The bottom line is that Khan’s backstory is wonky, partially because of writing inconsistencies and because his backstory was purposefully obscured. Spock had a hard time sorting out the records from Khan’s time, which is helpful with a retcon. If Strange New Worlds dips too close to altering canon, we can always remember that it took Spock at least a full day to figure out who Khan really was.
The Enterprise wrinkle
The prequel series Enterprise also retconned Khan’s origins. In all versions of canon, Khan is a genetically engineered “superhuman,” which was later retconned with the term “Augment.” Along with various other genetically “superior” subjects, Khan tries to take over everything in the 1990s.
In Enterprise (set in the 2150s, a century before TOS), we met a rogue geneticist named Arik Soong (played by Brent Spiner), who tried to revive the eugenics programs from the 1990s by hijacking Augment embryos. Basically, he ended up releasing a bunch of Khan’s contemporaries into the 22nd century.

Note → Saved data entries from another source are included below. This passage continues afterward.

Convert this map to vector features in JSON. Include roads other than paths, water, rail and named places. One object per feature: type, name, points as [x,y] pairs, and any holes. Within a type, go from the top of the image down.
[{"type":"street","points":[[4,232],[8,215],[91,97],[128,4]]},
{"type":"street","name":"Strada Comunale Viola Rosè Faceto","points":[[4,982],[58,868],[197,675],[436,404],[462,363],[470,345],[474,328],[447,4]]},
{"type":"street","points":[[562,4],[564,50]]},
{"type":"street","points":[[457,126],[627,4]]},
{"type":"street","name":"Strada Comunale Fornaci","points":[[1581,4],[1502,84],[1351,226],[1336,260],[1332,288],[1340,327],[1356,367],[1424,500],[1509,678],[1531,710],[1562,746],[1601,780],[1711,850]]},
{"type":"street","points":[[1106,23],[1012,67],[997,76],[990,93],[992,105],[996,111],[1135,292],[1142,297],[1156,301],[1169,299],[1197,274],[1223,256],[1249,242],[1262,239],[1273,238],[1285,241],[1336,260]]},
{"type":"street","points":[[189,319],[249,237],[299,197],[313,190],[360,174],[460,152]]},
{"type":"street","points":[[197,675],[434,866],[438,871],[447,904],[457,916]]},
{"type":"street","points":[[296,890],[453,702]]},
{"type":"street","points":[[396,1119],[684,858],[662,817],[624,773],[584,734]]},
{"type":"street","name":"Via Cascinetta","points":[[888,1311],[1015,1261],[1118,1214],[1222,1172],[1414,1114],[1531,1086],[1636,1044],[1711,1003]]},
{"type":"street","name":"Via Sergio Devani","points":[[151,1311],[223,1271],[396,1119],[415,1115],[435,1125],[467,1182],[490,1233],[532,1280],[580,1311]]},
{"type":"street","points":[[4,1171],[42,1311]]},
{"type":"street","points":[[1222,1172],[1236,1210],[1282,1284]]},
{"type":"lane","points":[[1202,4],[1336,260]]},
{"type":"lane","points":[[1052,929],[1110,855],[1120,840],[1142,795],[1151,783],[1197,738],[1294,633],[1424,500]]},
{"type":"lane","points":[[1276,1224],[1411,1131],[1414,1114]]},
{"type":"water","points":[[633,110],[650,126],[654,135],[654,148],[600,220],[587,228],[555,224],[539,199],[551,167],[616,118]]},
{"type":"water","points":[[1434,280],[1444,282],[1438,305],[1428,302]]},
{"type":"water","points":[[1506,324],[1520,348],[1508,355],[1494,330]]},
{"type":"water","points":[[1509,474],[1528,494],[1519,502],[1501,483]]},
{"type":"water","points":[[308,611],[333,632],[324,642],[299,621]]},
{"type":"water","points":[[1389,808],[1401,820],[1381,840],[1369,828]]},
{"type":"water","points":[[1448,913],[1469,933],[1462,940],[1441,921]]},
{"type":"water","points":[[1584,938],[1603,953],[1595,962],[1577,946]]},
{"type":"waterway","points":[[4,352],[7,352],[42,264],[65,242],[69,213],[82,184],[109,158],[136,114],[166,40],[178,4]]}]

Soong and these Augments are stopped, mostly. But they impacted canon in two ways: The Augments were the source of a genetic virus picked up by the Klingons, which later resulted in a bunch of Klingons with smooth foreheads. (Another retcon!) Enterprise also established that Arik Soong was the ancestor of Dr. Noonien Soong, who created the android Data. The head-canon dot-connecting implied by Enterprise is that the name “Noonien” came from Khan but was given to others in the Augment community. This is why Data’s father’s first name happened to be part of Khan’s middle name. Or maybe Khan’s last name. It all depends on that hyphen.
Strange New Worlds could reveal more Augments
The presence of Christina Chong’s character with the last name “Noonein-Singh” can’t be an accident. The showrunners of Strange New Worlds are way too steeped in TOS and Trek movie canon to have done that by accident. La’an Noonein-Singh has to be linked to Khan and the Augments in some way, shape, or form.

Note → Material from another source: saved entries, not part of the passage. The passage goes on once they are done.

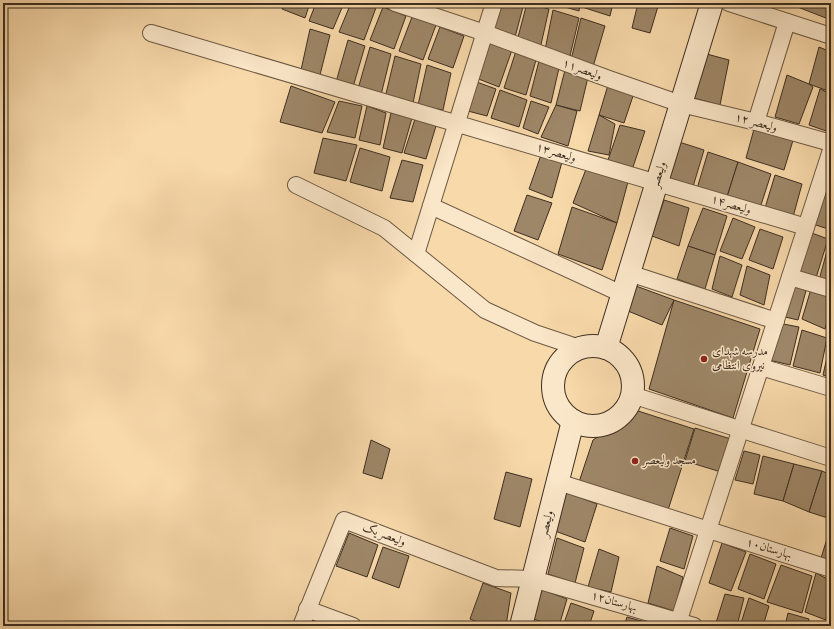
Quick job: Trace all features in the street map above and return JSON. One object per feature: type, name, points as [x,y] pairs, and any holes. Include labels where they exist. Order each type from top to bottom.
[{"type":"street","name":"ولیعصر۱۱","points":[[396,3],[485,33],[680,104]]},
{"type":"street","points":[[416,254],[494,3]]},
{"type":"street","name":"ولیعصر","points":[[606,348],[712,3]]},
{"type":"street","points":[[729,3],[831,36]]},
{"type":"street","points":[[756,122],[787,22]]},
{"type":"street","name":"ولیعصر۱۳","points":[[151,33],[656,183]]},
{"type":"street","name":"ولیعصر ۱۲","points":[[680,104],[756,122],[831,144]]},
{"type":"street","points":[[677,624],[806,227],[826,184],[831,150]]},
{"type":"street","name":"ولیعصر۱۴","points":[[656,183],[806,227]]},
{"type":"street","points":[[296,184],[384,228],[485,310],[535,333],[580,348]]},
{"type":"street","points":[[431,206],[622,294]]},
{"type":"street","points":[[629,273],[776,320]]},
{"type":"street","points":[[790,277],[831,290]]},
{"type":"street","points":[[593,345],[606,348],[616,353],[625,361],[631,372],[633,383],[632,395],[628,407],[620,416],[609,423],[597,426],[585,426],[573,421],[563,413],[556,402],[553,389],[554,376],[559,364],[568,354],[580,348],[593,345]]},
{"type":"street","points":[[761,367],[831,388]]},
{"type":"street","points":[[632,395],[831,458]]},
{"type":"street","name":"ولیعصر","points":[[521,626],[573,421]]},
{"type":"street","name":"بهارستان۱۰","points":[[558,482],[831,569]]},
{"type":"street","name":"ولیعصر یک","points":[[300,626],[344,520],[496,578],[533,578]]},
{"type":"street","name":"بهارستان۱۲","points":[[533,578],[677,624],[694,626]]},
{"type":"street","points":[[307,609],[353,626]]},
{"type":"building","points":[[284,3],[310,3],[305,18],[282,9]]},
{"type":"building","points":[[316,3],[344,3],[333,29],[309,21]]},
{"type":"building","points":[[351,3],[372,3],[377,5],[364,40],[339,32]]},
{"type":"building","points":[[499,3],[524,3],[514,41],[489,32]]},
{"type":"building","points":[[527,3],[549,9],[540,49],[517,41]]},
{"type":"building","points":[[551,3],[580,3],[579,11]]},
{"type":"building","points":[[583,3],[613,3],[610,16],[582,7]]},
{"type":"building","points":[[638,3],[659,3],[650,33],[632,28]]},
{"type":"building","points":[[796,3],[831,3],[831,20],[795,6]]},
{"type":"building","points":[[383,7],[406,16],[394,49],[370,40]]},
{"type":"building","points":[[553,10],[579,18],[569,60],[545,50]]},
{"type":"building","points":[[412,17],[436,25],[423,60],[399,51]]},
{"type":"building","points":[[581,18],[605,26],[593,67],[571,60]]},
{"type":"building","points":[[440,27],[464,36],[453,68],[428,59]]},
{"type":"building","points":[[310,29],[330,35],[320,75],[301,70]]},
{"type":"building","points":[[348,40],[365,46],[353,87],[336,82]]},
{"type":"building","points":[[487,40],[512,50],[499,87],[476,78]]},
{"type":"building","points":[[370,47],[391,54],[381,95],[358,89]]},
{"type":"building","points":[[819,47],[831,52],[831,92],[809,84]]},
{"type":"building","points":[[516,51],[536,60],[526,95],[504,88]]},
{"type":"building","points":[[703,53],[729,60],[720,105],[690,97]]},
{"type":"building","points":[[395,56],[421,64],[413,103],[385,98]]},
{"type":"building","points":[[539,61],[559,68],[551,103],[530,96]]},
{"type":"building","points":[[427,65],[451,73],[443,110],[418,105]]},
{"type":"building","points":[[565,70],[588,77],[580,111],[556,105]]},
{"type":"building","points":[[787,75],[813,87],[799,124],[775,117]]},
{"type":"building","points":[[474,81],[496,89],[487,116],[464,110]]},
{"type":"building","points":[[608,85],[634,93],[624,123],[599,115]]},
{"type":"building","points":[[291,86],[335,102],[322,133],[280,122]]},
{"type":"building","points":[[820,89],[831,94],[831,125],[829,132],[809,125]]},
{"type":"building","points":[[500,90],[527,100],[519,127],[491,118]]},
{"type":"building","points":[[339,101],[362,106],[355,138],[327,132]]},
{"type":"building","points":[[531,101],[549,107],[538,134],[523,128]]},
{"type":"building","points":[[556,105],[577,111],[568,146],[541,137]]},
{"type":"building","points":[[367,106],[386,113],[380,145],[359,140]]},
{"type":"building","points":[[391,113],[412,118],[402,153],[383,148]]},
{"type":"building","points":[[599,115],[615,124],[609,155],[588,151]]},
{"type":"building","points":[[415,119],[436,126],[426,159],[404,153]]},
{"type":"building","points":[[756,122],[794,137],[784,170],[746,158]]},
{"type":"building","points":[[620,125],[645,131],[631,173],[606,166]]},
{"type":"building","points":[[323,138],[357,145],[346,181],[314,173]]},
{"type":"building","points":[[679,142],[704,150],[692,190],[666,183]]},
{"type":"building","points":[[360,148],[390,157],[382,191],[350,182]]},
{"type":"building","points":[[708,152],[738,162],[726,200],[696,192]]},
{"type":"building","points":[[541,155],[562,162],[552,198],[529,189]]},
{"type":"building","points":[[402,160],[423,165],[413,202],[390,198]]},
{"type":"building","points":[[738,162],[771,174],[760,208],[726,200]]},
{"type":"building","points":[[588,164],[629,178],[617,223],[573,203]]},
{"type":"building","points":[[775,175],[802,184],[793,217],[765,208]]},
{"type":"building","points":[[820,190],[831,194],[831,230],[810,223]]},
{"type":"building","points":[[527,195],[552,203],[538,240],[514,231]]},
{"type":"building","points":[[664,200],[689,208],[679,246],[652,236]]},
{"type":"building","points":[[572,207],[617,223],[602,270],[558,254]]},
{"type":"building","points":[[703,208],[727,216],[715,255],[688,246]]},
{"type":"building","points":[[733,218],[755,227],[742,259],[720,251]]},
{"type":"building","points":[[760,229],[783,237],[773,269],[749,260]]},
{"type":"building","points":[[809,232],[828,239],[816,278],[797,271]]},
{"type":"building","points":[[830,240],[831,241],[831,284],[819,280]]},
{"type":"building","points":[[688,246],[715,255],[705,289],[677,279]]},
{"type":"building","points":[[720,256],[742,265],[732,297],[712,289]]},
{"type":"building","points":[[747,266],[770,275],[764,305],[740,295]]},
{"type":"building","points":[[790,283],[807,287],[798,320],[781,316]]},
{"type":"building","points":[[636,286],[674,300],[662,325],[628,311]]},
{"type":"building","points":[[811,289],[831,295],[831,308],[825,329],[802,319]]},
{"type":"building","name":"مدرسه شهدای نیروی انتظامی","points":[[674,300],[760,329],[733,418],[649,389]]},
{"type":"building","points":[[778,323],[799,327],[790,365],[769,360]]},
{"type":"building","points":[[802,330],[827,338],[820,373],[793,366]]},
{"type":"building","points":[[831,339],[831,378],[823,375]]},
{"type":"building","name":"مسجد ولیعصر","points":[[632,409],[694,429],[668,510],[579,482],[593,440],[614,426]]},
{"type":"building","points":[[695,428],[731,439],[721,472],[685,461]]},
{"type":"building","points":[[371,440],[390,449],[382,479],[363,473]]},
{"type":"building","points":[[744,451],[760,455],[753,484],[735,480]]},
{"type":"building","points":[[763,456],[794,464],[783,501],[754,494]]},
{"type":"building","points":[[794,464],[822,471],[809,512],[783,501]]},
{"type":"building","points":[[822,471],[831,475],[831,519],[809,512]]},
{"type":"building","points":[[506,472],[532,479],[520,527],[494,519]]},
{"type":"building","points":[[565,492],[597,504],[585,542],[555,531]]},
{"type":"building","points":[[831,526],[831,562],[821,558]]},
{"type":"building","points":[[670,528],[693,536],[684,569],[660,561]]},
{"type":"building","points":[[349,533],[378,545],[367,577],[336,566]]},
{"type":"building","points":[[557,538],[584,548],[575,583],[548,574]]},
{"type":"building","points":[[722,543],[746,552],[731,591],[709,583]]},
{"type":"building","points":[[383,547],[409,556],[399,588],[372,578]]},
{"type":"building","points":[[599,549],[619,557],[611,592],[588,587]]},
{"type":"building","points":[[750,554],[776,564],[764,599],[738,589]]},
{"type":"building","points":[[781,565],[812,576],[802,613],[767,602]]},
{"type":"building","points":[[657,566],[683,577],[674,611],[648,603]]},
{"type":"building","points":[[816,573],[831,581],[831,622],[805,612]]},
{"type":"building","points":[[483,583],[511,593],[506,626],[488,626],[470,619]]},
{"type":"building","points":[[540,589],[567,599],[559,626],[553,626],[531,618]]},
{"type":"building","points":[[725,594],[744,598],[737,626],[715,626]]},
{"type":"building","points":[[749,598],[769,606],[763,626],[740,626]]},
{"type":"building","points":[[571,603],[594,611],[589,626],[563,626]]},
{"type":"building","points":[[788,613],[809,619],[808,626],[785,626]]},
{"type":"building","points":[[627,617],[652,624],[651,626],[624,626]]},
{"type":"building","points":[[822,622],[831,624],[831,626],[821,626]]},
{"type":"place","name":"مدرسه شهدای نیروی انتظامی","points":[[704,359]]},
{"type":"place","name":"مسجد ولیعصر","points":[[635,461]]}]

While it’s tempting to say La’an is Khan’s daughter, that makes zero sense in the timeline. Strange New Worlds occurs before the events of “Space Seed” (and well before The Wrath of Khan). Khan won’t even be “discovered” by Starfleet for another seven years or so.
But La’an could be descended from Khan, either by birth or cloning or some other kind of genetic replication. It’s also possible she’s not related to Khan at all and yet has ties to the Augments. As far as canon goes, Khan’s name is “Khan Noonein Singh,” which lacks the hyphen in La’an’s last name. This could be significant, or it could not be. Perhaps the best theory here is La’an is somewhat related to the Augments and inherited a name common among that group of people. Therefore, it’s possible La’an may not even be an Augment herself but could be part of their extended “family.”
If La’an is revealed to be connected to Khan, this would have an interesting ripple effect throughout Star Trek canon. As late as Deep Space Nine (2370s), the idea of genetic engineering is treated with utter disdain in the Federation, so much so that Dr. Bashir has to hide the fact that his parents illegally augmented him in the episode, “Dr. Bashir, I Presume?” In that episode, Starfleet Command evokes the name “Khan Singh” as the worst example of what happens when humans undergo this kind of augmentation.
If La’an is connected to that complicated history, there’s a good bet she’s hiding a secret. And if that secret gets out, it could change everything we think we know about Khan, his wrath, and what Star Trek is really saying about the speculative ethics of future genetic engineering.
La’an looks like a member of the Enterprise crew, so in theory, she’s not going to try to take over the ship like Khan. Or will she?
Star Trek: Strange New Worlds hits Paramount+ sometime in 2022.